И вот тут я начала плакать. И плакала потом все девять дней.
Почему плакала? Наверное, потому, что все оказалось правдой. Оказалось, все эта красота, которую я знала по картинкам в книжках, – существует. Она лежала на солнце, толпилась колоннами, била фонтанами, вздымалась куполами, валялась в руинах – она была на самом деле! Она струилась водопадами цветов, свисая с оград, врезалась в небо башнями зАмков на каждом холме вдоль дороги, по которой несся наш автобус, краснела черепичными крышами сбившихся в стаю сельских домов, пахла пиццей из двери каждой уличной забегаловки и звучала на всех площадях под пальцами уличных музыкантов. А эти пинии с шарами плотно сбитой хвои… А эти черные кипарисы, выстреливающие точно вверх … Это был оглушительный другой мир, абсолютно живой, настоящий и роскошный.

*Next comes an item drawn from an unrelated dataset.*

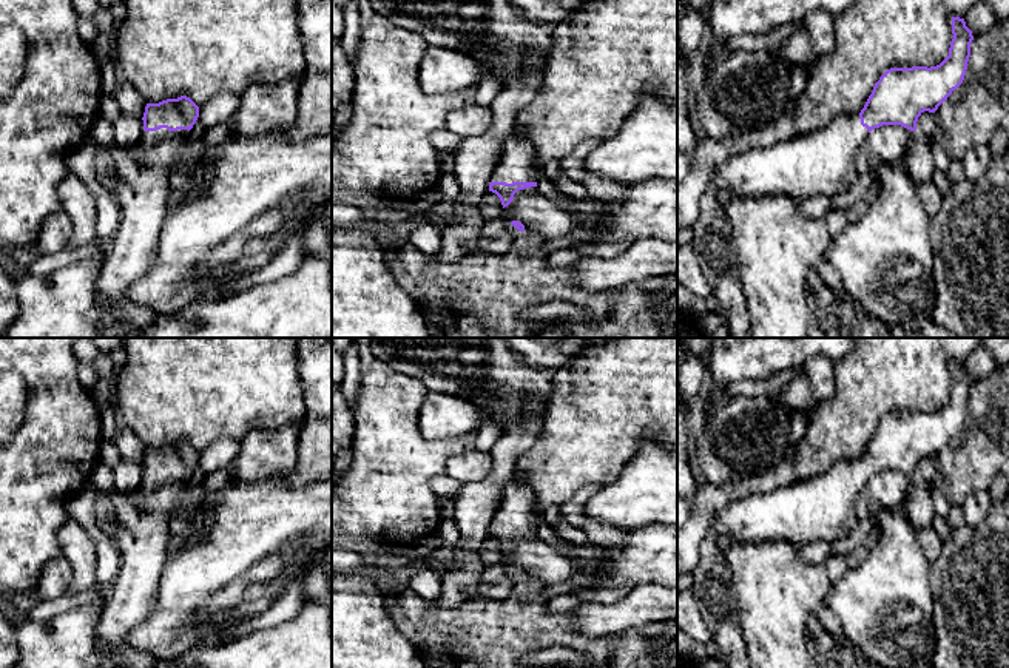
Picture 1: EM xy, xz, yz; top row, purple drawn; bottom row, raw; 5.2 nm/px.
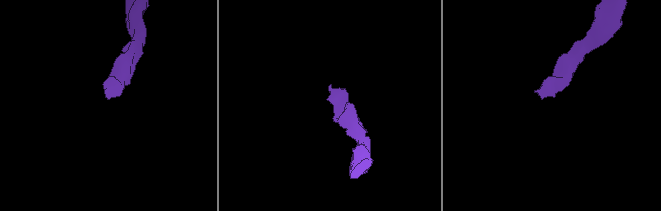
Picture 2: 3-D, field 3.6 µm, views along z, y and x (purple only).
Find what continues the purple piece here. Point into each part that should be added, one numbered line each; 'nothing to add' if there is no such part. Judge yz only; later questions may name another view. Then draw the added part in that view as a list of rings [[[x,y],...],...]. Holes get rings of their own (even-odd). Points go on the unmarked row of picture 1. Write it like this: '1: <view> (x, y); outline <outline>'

Посреди этого пиршества лениво слонялись или деловито бегали какие-то странные местные жители. Не поднимая глаз, они сновали мимо всех сокровищ европейской культуры и богатств южной природы. Они небрежно опирались о постаменты скульптур Донателло и – о, Господи! – гасили о них окурки сигарет…

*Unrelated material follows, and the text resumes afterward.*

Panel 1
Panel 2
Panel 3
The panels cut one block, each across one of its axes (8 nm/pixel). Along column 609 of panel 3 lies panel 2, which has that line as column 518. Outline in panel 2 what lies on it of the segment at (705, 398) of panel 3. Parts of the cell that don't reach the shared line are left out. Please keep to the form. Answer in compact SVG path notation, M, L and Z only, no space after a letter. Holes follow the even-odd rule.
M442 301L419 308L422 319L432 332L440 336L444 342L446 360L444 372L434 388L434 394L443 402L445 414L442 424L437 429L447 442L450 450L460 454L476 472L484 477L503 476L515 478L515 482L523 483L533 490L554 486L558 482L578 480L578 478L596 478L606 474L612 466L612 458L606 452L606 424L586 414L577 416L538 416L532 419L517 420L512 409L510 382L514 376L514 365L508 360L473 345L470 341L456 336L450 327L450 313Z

Девять дней бо́льшая часть нашей группы не спала по ночам. Дефицит времени гнал нас ночью на улицы, и мы бродили и бродили, время от времени присаживались на какие-то парапеты или прямо на землю, изнемогая от усталости. Лишь бы насытиться этой незнакомой прекрасной жизнью, которая так контрастировала с нашей обычной. Боюсь, всю силу этого контраста может понять лишь тот, кто жил в ту пору в России.

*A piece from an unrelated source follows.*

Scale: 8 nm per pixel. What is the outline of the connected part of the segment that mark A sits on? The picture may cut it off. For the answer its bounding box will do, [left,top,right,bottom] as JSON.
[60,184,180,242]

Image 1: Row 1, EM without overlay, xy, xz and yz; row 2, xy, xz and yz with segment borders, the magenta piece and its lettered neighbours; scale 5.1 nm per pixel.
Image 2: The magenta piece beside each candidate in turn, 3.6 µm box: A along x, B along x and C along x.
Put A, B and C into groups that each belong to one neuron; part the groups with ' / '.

Мои несчастные глаза, красные от бессонницы, переполненные уроками итальянской красоты, принялись заново переоценивать весь мир классической живописи, что стало еще одной причиной для слез. Этот мир, который я знала по репродукциям и отчасти по экспозиции Пушкинского и Эрмитажа, рушился с катастрофической скоростью. Почти все, с чем я встретилась в залах Питти и Уфицци, в музеях Ватикана, было мне знакомо. Но в оригинале картины и фрески оказались не теми, и не такими, как я ожидала. Обострившееся зрение выдвигало какой-то новый критерий качества, оно требовало гармонии и совершенства, которых не находило в общепризнанных шедеврах. Микельанджело и Рафаэль рухнули сразу, при первом прикосновении глаз к стенам Сикстинской капеллы и Стансам. Пьедестал Леонардо едва удержался за счет рисунков, но живопись вся казалась не то зареставрированной, не то как-то еще испорченной. Ботичелли, Тициан – даже не хочу говорить, что это было. Ходила по залам в состоянии тихого внутреннего воя.